Aos poucos, o menino novato na vila foi conhecendo cada um daqueles moradores pelo semblante, pelo brilho ou a falta dele nos olhos que recebiam as cartas, ora abertas com efusão à sua frente, ora levadas ao peito, ou esquecidas nas caixas de mensagens. Os atos e gestos apresentavam a ele aquelas pessoas, sem que palavras fossem necessárias ou letras fossem lidas para que ele descobrisse o mundo de cada um deles, a vida que tinham e a que sonhavam alcançar.
Meses se passaram, e naquele exercício constante de observação, percebeu o menino da bicicleta que Maristela já não tinha a reconhecida alegria nos olhos, apesar de receber diariamente as cartas. Ele não precisava saber o que nelas vinha para constatar a desilusão em sua face. João se esquecia do amor, da saudade, e transformava-se em soldado de fato. Relatava apenas o front, as homenagens do coronel, quantos homens havia matado em honra de sua Pátria.

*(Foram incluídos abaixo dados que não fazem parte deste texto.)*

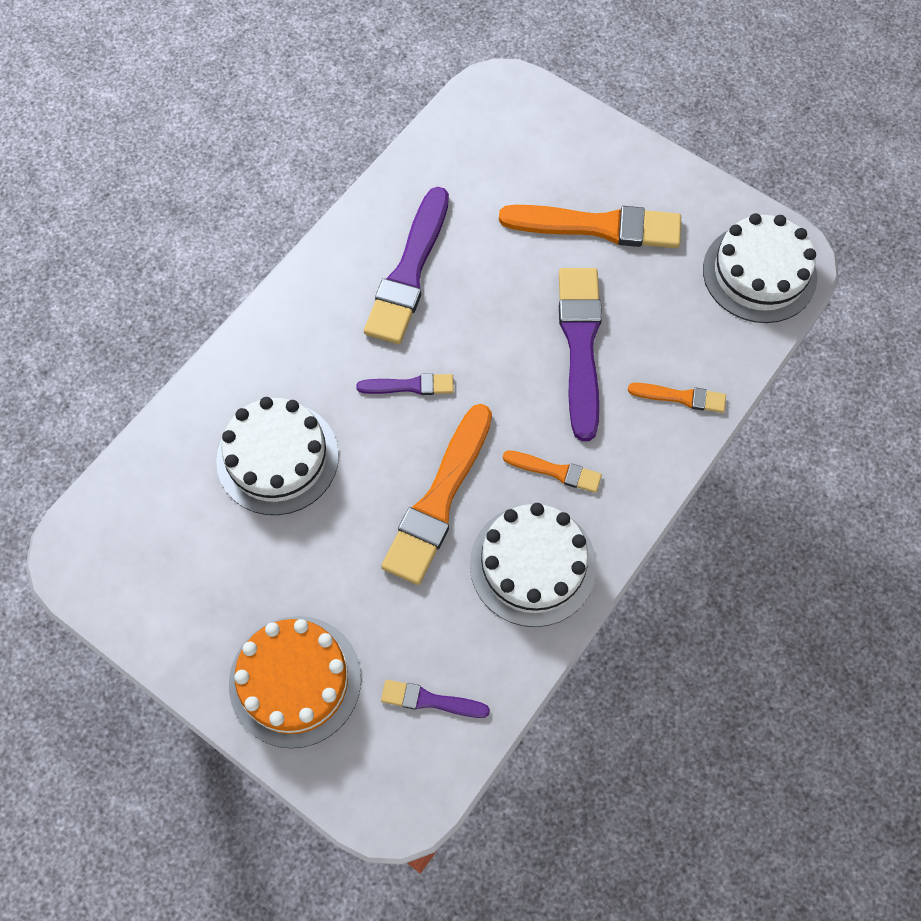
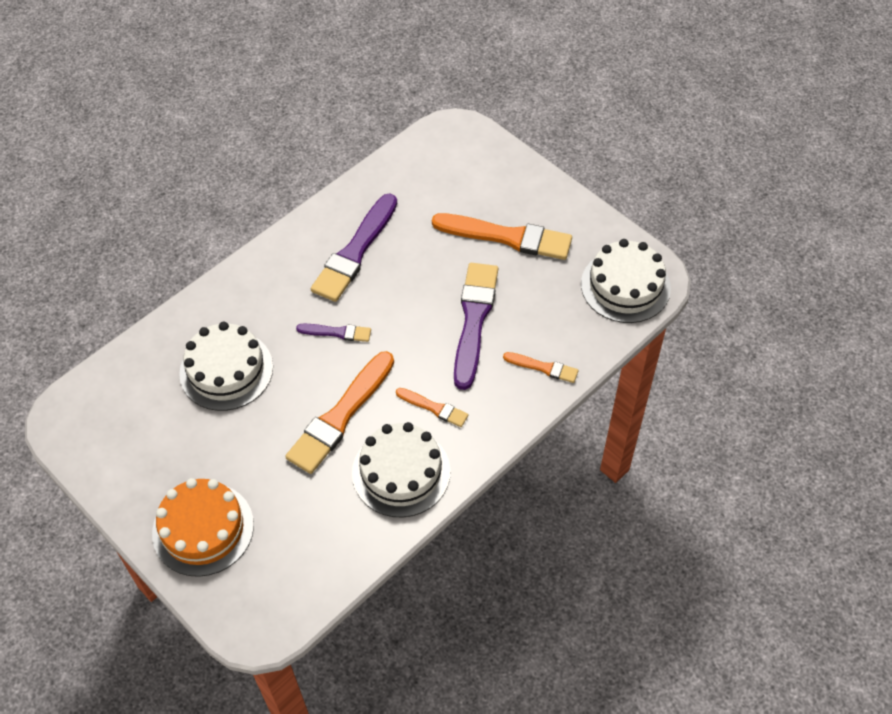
camera: 10 degrees right, 10 degrees down
purple brush [381,680,490,718] -> none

O ousado menino da bicicleta passou, então, a soldado em uma batalha particular, sem canhões ou tiros a esmo. Mirou o coração da bela Maristela. Assim, começou a entregar as cartas de João Dias acompanhadas de uma rosa, que ele surrupiava do jardim vizinho ao de sua pretendida – da casa de João. Vez ou outra ela o via furtar a flor pelo gradil, sem se surpreender. Ele andava cinco ou seis passos, parava defronte o muro que os separavam, trocavam olhares quietos. Mas ela, insistente no amor distante, as deixava murchar, levando apenas o envelope no ritual já conhecido.
Uma semana assim, carta e flor no muro, olhares profundos, envelope na mão dela, rosa murcha. Como o caminho de volta era o mesmo, a esperança de um dia não encontrar a rosa no muro cobria os olhos do garoto. E depois de semanas, aconteceu. Ela levou a carta e a flor. E assim ocorreu durante outra semana, até que numa tarde a carta ficou e a rosa enfeitou, junto às outras, o quarto de Maristela. Pouco importava João Dias. Ela entendera o jogo e deixara a senha para que o menino entrasse em sua vida.
É difícil encontrar palavras certas para explicar o que se sucedeu na volta do soldado condecorado. Mas não é impossível quando o amor ajuda. As alcoviteiras trataram de espalhar que João Dias ficou transtornado com a perda do amor. Os velhotes da praça disseram que o soldado mataria o menino como os inimigos da batalha. Os boêmios juraram ouvir do preterido que ele não só acabaria com a vida do garoto, como também o enterraria com sua bicicleta e enfeitaria seu túmulo com as rosas de Maristela. Aliás, sua revolta aumentou quando descobriu que ela se casaria com aquele desconhecido. Mas João Dias foi contido por um imprevisto, diante das incontáveis cartas de amor enviadas por Juliana. E a enxergou, enfim, como mulher.
Assim termina essa pequena história de amor. Maristela se casou com o menino da bicicleta. E João Dias com Juliana, sem rancores ou sentimentos de vingança. Soube-se então que o menino da bicicleta era mudo, e provou naquela vila que o amor, em alguns casos, não precisa de palavras para se concretizar. E as cartas de Juliana foram escritas e enviadas pelo menino, uma artimanha premeditada para amolecer o coração de João Dias e tirá-lo do caminho, um segredo que ficou guardado. Mas não importa mais. Todos estão felizes. Isso basta.
O amor é rosa, há o perigo do espinho.
O amor é carta de linhas mal traçadas, mas sincera.
O amor é envelope com destinatário em branco.
O amor é bicicleta, depende da gente para andar.
O amor é uma criança, que não cresce dentro da gente.